Design of a monolithic front-end readout chip with a high-precision TDC and a time-based ADC in CMOS technology for PET imaging

Positron Emission Tomography (PET) is a noninvasive molecular imaging that measures in vivo biodistribution of imaging agents labeled with positron-emitting radionuclides. The physical principle is based on the detection of gamma radiations resulting from the disintegration of positrons emitted by the radiotracer. This thesis focuses on the design of a full-custom front-end readout ASIC dedicated to the Photonics Corp. Multi-channel plate photodetector (MCP) with LYSO crystals.
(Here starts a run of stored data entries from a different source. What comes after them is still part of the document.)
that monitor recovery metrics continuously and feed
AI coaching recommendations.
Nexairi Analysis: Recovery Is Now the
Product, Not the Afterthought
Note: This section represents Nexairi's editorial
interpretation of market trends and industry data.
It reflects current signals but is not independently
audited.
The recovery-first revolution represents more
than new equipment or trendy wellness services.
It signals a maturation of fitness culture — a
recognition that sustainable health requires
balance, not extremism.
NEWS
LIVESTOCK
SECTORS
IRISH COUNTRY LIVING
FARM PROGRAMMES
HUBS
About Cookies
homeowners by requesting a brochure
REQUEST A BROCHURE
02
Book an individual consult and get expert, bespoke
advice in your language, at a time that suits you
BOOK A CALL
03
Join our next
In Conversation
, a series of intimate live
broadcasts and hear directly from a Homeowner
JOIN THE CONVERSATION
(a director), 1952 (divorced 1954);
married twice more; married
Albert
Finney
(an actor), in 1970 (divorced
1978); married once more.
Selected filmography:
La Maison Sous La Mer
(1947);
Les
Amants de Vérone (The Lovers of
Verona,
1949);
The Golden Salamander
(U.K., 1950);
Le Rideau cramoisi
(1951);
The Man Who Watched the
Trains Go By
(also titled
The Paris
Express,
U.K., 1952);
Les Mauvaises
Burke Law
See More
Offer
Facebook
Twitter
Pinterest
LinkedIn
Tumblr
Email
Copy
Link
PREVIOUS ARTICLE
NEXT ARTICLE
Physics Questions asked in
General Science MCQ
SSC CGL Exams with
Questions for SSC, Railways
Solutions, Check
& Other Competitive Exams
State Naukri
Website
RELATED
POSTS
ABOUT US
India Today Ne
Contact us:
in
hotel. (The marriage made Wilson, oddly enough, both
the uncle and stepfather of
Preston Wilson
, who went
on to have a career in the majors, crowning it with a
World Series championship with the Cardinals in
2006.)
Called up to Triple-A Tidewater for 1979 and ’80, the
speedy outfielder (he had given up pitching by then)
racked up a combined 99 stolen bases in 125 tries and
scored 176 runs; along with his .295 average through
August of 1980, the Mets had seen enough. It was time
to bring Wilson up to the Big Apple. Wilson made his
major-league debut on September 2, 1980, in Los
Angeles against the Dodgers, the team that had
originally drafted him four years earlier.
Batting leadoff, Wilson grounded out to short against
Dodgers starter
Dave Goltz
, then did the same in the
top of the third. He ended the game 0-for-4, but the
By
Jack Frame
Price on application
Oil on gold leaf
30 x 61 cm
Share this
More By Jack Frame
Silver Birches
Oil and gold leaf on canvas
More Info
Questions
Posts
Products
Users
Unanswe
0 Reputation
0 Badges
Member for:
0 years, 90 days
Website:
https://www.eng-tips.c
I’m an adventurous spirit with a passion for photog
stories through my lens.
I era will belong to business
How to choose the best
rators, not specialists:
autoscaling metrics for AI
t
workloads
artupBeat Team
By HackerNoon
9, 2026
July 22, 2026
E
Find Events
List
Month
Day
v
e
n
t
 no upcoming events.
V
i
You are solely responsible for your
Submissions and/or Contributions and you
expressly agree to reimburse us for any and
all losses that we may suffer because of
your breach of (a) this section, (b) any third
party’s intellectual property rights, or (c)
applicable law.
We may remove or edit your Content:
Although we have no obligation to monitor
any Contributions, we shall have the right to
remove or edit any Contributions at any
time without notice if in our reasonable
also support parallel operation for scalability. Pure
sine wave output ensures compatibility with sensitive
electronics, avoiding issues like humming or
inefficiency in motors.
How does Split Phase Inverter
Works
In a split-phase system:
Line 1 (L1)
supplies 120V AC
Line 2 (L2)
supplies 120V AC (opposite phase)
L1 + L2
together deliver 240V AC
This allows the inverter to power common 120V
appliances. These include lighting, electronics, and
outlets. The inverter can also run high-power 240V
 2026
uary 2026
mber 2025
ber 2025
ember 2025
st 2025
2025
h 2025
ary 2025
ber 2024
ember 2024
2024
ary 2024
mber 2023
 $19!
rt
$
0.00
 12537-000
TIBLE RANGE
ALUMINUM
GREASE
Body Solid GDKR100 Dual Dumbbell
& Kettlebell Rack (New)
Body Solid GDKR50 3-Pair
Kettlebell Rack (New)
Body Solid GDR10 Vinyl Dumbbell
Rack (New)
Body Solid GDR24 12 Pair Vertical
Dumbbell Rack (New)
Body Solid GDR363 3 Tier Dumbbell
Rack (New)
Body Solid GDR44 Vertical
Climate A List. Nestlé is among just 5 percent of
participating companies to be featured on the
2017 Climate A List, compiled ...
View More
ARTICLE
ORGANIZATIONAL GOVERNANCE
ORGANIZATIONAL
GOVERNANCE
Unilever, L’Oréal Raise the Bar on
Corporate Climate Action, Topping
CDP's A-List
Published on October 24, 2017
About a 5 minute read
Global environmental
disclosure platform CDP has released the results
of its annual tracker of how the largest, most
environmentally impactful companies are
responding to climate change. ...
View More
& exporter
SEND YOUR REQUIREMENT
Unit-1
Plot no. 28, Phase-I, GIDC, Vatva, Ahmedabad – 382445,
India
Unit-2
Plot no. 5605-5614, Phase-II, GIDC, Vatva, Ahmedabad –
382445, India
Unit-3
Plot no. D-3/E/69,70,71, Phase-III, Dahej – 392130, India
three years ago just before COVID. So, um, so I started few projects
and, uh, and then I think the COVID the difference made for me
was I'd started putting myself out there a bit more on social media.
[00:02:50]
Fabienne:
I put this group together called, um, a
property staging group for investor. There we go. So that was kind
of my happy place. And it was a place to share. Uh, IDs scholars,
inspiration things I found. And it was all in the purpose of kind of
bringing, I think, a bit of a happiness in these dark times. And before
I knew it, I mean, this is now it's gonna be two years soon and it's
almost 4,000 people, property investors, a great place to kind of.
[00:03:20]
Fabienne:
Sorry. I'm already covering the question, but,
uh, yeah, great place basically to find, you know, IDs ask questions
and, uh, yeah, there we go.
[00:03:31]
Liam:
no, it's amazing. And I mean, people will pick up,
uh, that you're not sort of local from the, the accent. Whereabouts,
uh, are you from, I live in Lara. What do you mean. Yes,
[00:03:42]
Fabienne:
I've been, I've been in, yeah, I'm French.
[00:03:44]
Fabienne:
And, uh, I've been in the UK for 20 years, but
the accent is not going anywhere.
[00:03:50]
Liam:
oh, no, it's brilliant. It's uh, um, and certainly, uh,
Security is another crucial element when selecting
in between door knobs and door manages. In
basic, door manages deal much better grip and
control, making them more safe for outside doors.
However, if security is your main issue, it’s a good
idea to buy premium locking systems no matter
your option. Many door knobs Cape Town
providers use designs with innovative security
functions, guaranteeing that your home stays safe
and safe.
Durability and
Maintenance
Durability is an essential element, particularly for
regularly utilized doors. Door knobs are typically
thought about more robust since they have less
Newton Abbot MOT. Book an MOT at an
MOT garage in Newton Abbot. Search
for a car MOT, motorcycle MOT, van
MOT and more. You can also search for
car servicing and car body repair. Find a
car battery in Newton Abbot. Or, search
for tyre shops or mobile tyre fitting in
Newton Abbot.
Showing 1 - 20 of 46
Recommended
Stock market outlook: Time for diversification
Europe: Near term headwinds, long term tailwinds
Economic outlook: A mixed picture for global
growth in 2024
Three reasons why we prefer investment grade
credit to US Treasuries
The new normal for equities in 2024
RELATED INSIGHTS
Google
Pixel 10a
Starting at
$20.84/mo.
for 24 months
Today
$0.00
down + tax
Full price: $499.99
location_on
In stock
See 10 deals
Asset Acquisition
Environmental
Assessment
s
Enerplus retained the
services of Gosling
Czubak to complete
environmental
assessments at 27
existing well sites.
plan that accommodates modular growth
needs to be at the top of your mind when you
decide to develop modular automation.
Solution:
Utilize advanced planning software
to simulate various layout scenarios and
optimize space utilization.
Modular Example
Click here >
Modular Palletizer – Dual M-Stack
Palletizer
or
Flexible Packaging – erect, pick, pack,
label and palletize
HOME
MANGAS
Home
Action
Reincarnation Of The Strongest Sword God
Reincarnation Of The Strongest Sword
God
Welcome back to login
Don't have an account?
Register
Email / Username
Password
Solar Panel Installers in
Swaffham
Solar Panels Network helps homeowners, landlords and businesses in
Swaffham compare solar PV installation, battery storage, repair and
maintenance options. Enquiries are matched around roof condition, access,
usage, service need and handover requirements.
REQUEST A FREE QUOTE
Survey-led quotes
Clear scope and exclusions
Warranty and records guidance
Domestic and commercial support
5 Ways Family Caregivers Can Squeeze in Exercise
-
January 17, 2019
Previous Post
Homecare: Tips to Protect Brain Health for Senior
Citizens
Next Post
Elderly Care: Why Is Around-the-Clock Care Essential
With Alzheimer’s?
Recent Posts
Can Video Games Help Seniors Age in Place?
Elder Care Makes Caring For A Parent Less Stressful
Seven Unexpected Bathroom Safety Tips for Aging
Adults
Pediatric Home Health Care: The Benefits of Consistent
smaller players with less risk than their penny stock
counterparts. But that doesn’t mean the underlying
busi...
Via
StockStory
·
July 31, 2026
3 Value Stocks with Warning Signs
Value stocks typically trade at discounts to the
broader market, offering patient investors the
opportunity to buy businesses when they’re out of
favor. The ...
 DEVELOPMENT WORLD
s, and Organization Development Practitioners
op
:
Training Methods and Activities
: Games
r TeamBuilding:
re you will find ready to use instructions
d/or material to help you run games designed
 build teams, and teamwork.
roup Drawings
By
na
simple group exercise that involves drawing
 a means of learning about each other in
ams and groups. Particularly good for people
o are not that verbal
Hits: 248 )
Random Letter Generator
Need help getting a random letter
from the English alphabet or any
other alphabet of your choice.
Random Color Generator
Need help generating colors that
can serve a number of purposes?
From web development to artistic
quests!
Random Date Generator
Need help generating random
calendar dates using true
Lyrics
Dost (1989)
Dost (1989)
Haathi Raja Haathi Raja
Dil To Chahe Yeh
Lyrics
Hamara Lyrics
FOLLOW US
In this study, the crystals are oriented in the axial direction and read out on both sides by individual photodetector channels allowing the spatial resolution and the detection efficiency to be independent of each other. Both the energy quantity and the time information should be measured. Three prototype chips are designed in AMS 0. 35 μm CMOS technology. They include front-end analog signal processing circuits, a high-precision multi-channel time-to-digital converter, and a high-resolution multi-channel time-based ADC. For the future developments, the performance evaluation of a monolithic front-end readout ASIC including front-end analog processing circuits, multi-channel TDC circuits and proposed time-based ADC circuits will be carried out. Moreover, since CMOS technology scaling has moved the process node to nanometers, design considerations for the challenges due to technology scaling will be taken into account.